> _Information shown_:
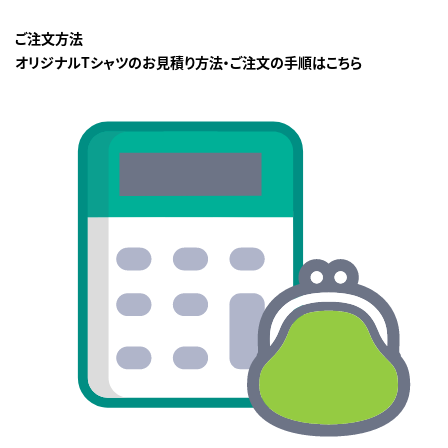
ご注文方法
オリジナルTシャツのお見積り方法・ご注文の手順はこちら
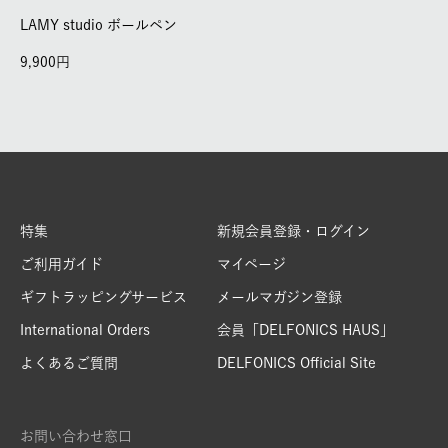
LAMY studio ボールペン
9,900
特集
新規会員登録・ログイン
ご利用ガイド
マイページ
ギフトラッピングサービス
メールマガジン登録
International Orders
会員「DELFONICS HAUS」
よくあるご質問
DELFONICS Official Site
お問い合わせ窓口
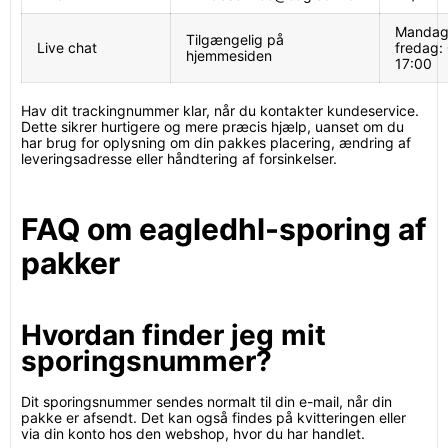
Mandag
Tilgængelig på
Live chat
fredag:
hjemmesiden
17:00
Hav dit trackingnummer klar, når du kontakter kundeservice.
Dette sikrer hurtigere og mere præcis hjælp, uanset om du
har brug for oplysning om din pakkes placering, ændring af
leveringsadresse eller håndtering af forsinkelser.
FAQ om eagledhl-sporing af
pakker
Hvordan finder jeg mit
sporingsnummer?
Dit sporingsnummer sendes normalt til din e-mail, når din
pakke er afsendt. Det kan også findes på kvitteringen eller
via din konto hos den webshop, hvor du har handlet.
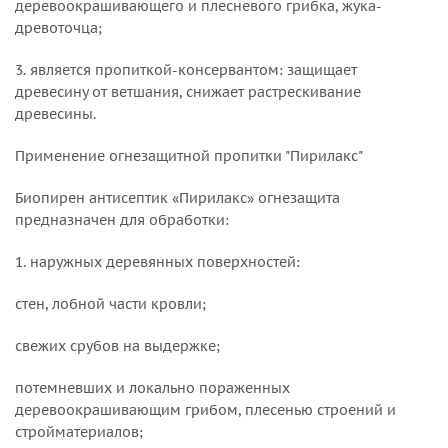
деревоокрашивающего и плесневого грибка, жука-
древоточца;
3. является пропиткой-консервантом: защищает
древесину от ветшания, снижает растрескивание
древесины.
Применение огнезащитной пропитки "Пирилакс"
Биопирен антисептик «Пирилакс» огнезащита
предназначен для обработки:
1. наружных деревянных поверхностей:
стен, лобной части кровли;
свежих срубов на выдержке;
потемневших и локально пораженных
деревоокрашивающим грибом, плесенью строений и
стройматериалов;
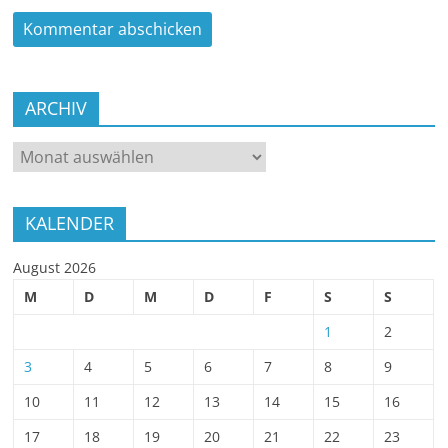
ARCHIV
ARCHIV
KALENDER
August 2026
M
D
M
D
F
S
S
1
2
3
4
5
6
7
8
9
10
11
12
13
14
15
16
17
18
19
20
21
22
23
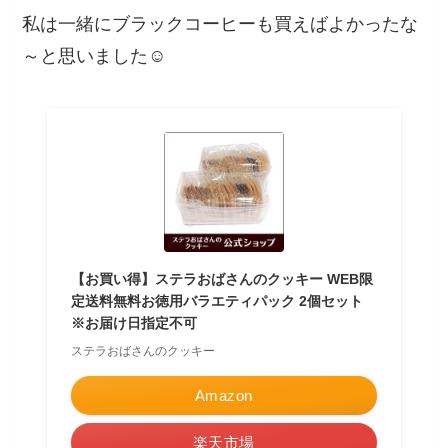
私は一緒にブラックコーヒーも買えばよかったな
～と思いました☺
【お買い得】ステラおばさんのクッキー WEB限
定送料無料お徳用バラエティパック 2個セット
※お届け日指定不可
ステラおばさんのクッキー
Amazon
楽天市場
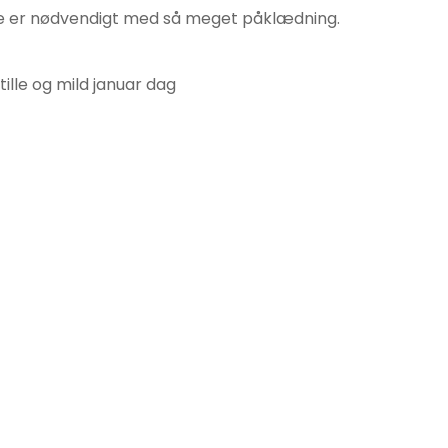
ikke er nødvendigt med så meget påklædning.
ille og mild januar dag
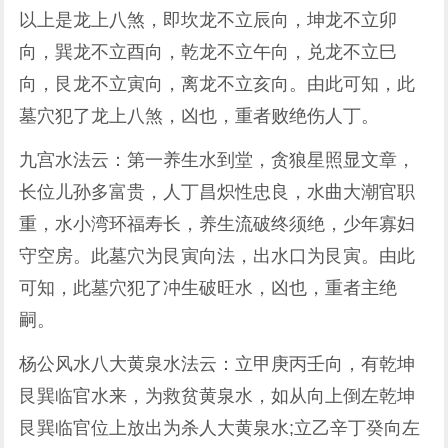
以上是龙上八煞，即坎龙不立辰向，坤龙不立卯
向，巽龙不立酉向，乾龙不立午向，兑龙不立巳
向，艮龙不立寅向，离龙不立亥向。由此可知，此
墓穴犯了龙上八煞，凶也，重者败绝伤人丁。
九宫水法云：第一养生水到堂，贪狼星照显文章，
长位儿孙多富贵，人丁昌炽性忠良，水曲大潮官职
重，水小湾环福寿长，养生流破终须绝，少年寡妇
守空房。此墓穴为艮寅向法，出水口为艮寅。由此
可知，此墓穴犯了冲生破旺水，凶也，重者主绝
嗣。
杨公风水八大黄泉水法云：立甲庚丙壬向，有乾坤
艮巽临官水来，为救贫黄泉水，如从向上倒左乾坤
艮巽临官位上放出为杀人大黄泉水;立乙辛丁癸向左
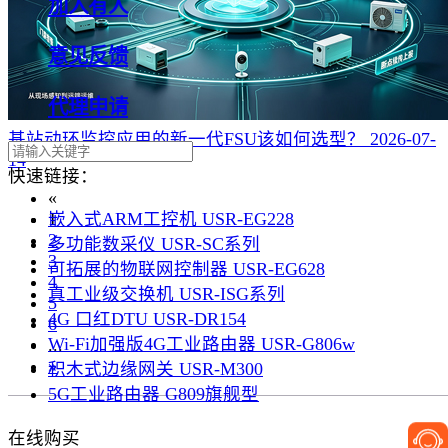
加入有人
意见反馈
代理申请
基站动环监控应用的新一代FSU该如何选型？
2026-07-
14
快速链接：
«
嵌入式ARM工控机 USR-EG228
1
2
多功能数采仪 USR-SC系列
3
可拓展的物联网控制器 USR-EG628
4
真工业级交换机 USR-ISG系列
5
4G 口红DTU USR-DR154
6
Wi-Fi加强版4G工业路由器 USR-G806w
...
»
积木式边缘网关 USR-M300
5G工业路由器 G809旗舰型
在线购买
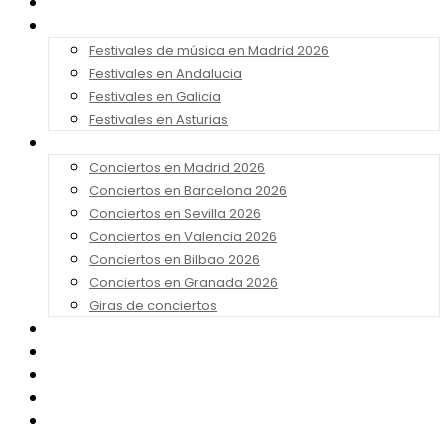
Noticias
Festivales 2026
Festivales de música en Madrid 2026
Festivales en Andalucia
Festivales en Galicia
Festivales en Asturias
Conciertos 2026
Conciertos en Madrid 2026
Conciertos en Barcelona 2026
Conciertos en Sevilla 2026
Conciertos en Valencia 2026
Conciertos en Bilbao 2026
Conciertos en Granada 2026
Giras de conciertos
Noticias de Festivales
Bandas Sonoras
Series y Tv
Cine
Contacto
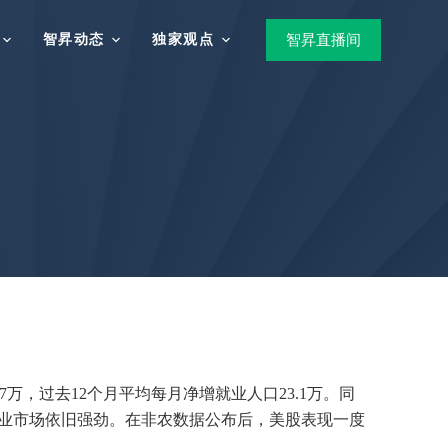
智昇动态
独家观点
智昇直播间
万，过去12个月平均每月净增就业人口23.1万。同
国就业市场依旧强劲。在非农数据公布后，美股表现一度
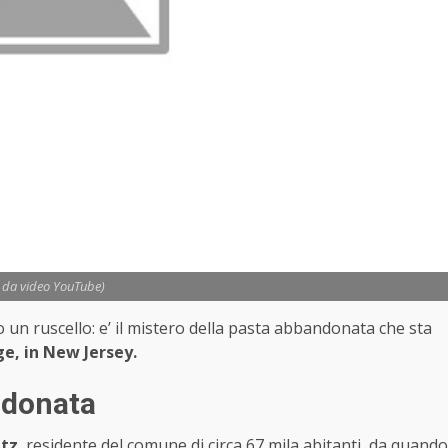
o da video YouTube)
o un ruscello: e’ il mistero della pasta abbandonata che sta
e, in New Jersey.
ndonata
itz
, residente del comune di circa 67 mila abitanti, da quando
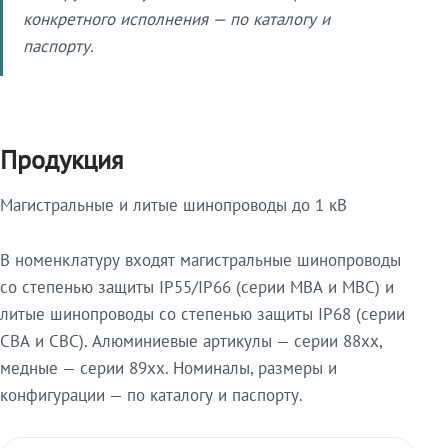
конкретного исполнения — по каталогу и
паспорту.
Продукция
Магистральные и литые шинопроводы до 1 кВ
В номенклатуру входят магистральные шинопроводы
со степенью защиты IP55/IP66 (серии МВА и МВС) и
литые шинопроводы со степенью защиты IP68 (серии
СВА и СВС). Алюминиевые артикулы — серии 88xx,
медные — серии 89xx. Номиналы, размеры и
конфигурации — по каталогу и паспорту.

> _Task description_: Restate each entry word for word, please, but drop any images it holds.

> _Task result_:
ご注文方法
オリジナルTシャツのお見積り方法・ご注文の手順はこちら
LAMY studio ボールペン
9,900
特集
新規会員登録・ログイン
ご利用ガイド
マイページ
ギフトラッピングサービス
メールマガジン登録
International Orders
会員「DELFONICS HAUS」
よくあるご質問
DELFONICS Official Site
お問い合わせ窓口
Mandag
Tilgængelig på
Live chat
fredag:
hjemmesiden
17:00
Hav dit trackingnummer klar, når du kontakter kundeservice.
Dette sikrer hurtigere og mere præcis hjælp, uanset om du
har brug for oplysning om din pakkes placering, ændring af
leveringsadresse eller håndtering af forsinkelser.
FAQ om eagledhl-sporing af
pakker
Hvordan finder jeg mit
sporingsnummer?
Dit sporingsnummer sendes normalt til din e-mail, når din
pakke er afsendt. Det kan også findes på kvitteringen eller
via din konto hos den webshop, hvor du har handlet.
деревоокрашивающего и плесневого грибка, жука-
древоточца;
3. является пропиткой-консервантом: защищает
древесину от ветшания, снижает растрескивание
древесины.
Применение огнезащитной пропитки "Пирилакс"
Биопирен антисептик «Пирилакс» огнезащита
предназначен для обработки:
1. наружных деревянных поверхностей:
стен, лобной части кровли;
свежих срубов на выдержке;
потемневших и локально пораженных
деревоокрашивающим грибом, плесенью строений и
стройматериалов;
ARCHIV
ARCHIV
KALENDER
August 2026
M
D
M
D
F
S
S
1
2
3
4
5
6
7
8
9
10
11
12
13
14
15
16
17
18
19
20
21
22
23
私は一緒にブラックコーヒーも買えばよかったな
～と思いました☺
【お買い得】ステラおばさんのクッキー WEB限
定送料無料お徳用バラエティパック 2個セット
※お届け日指定不可
ステラおばさんのクッキー
Amazon
楽天市場
ikke er nødvendigt med så meget påklædning.
ille og mild januar dag
以上是龙上八煞，即坎龙不立辰向，坤龙不立卯
向，巽龙不立酉向，乾龙不立午向，兑龙不立巳
向，艮龙不立寅向，离龙不立亥向。由此可知，此
墓穴犯了龙上八煞，凶也，重者败绝伤人丁。
九宫水法云：第一养生水到堂，贪狼星照显文章，
长位儿孙多富贵，人丁昌炽性忠良，水曲大潮官职
重，水小湾环福寿长，养生流破终须绝，少年寡妇
守空房。此墓穴为艮寅向法，出水口为艮寅。由此
可知，此墓穴犯了冲生破旺水，凶也，重者主绝
嗣。
杨公风水八大黄泉水法云：立甲庚丙壬向，有乾坤
艮巽临官水来，为救贫黄泉水，如从向上倒左乾坤
艮巽临官位上放出为杀人大黄泉水;立乙辛丁癸向左
加入有人
意见反馈
代理申请
基站动环监控应用的新一代FSU该如何选型？
2026-07-
14
快速链接：
«
嵌入式ARM工控机 USR-EG228
1
2
多功能数采仪 USR-SC系列
3
可拓展的物联网控制器 USR-EG628
4
真工业级交换机 USR-ISG系列
5
4G 口红DTU USR-DR154
6
Wi-Fi加强版4G工业路由器 USR-G806w
...
»
积木式边缘网关 USR-M300
5G工业路由器 G809旗舰型
在线购买
Noticias
Festivales 2026
Festivales de música en Madrid 2026
Festivales en Andalucia
Festivales en Galicia
Festivales en Asturias
Conciertos 2026
Conciertos en Madrid 2026
Conciertos en Barcelona 2026
Conciertos en Sevilla 2026
Conciertos en Valencia 2026
Conciertos en Bilbao 2026
Conciertos en Granada 2026
Giras de conciertos
Noticias de Festivales
Bandas Sonoras
Series y Tv
Cine
Contacto
智昇动态
独家观点
智昇直播间
万，过去12个月平均每月净增就业人口23.1万。同
国就业市场依旧强劲。在非农数据公布后，美股表现一度
o da video YouTube)
o un ruscello: e’ il mistero della pasta abbandonata che sta
e, in New Jersey.
ndonata
itz
, residente del comune di circa 67 mila abitanti, da quando
конкретного исполнения — по каталогу и
паспорту.
Продукция
Магистральные и литые шинопроводы до 1 кВ
В номенклатуру входят магистральные шинопроводы
со степенью защиты IP55/IP66 (серии МВА и МВС) и
литые шинопроводы со степенью защиты IP68 (серии
СВА и СВС). Алюминиевые артикулы — серии 88xx,
медные — серии 89xx. Номиналы, размеры и
конфигурации — по каталогу и паспорту.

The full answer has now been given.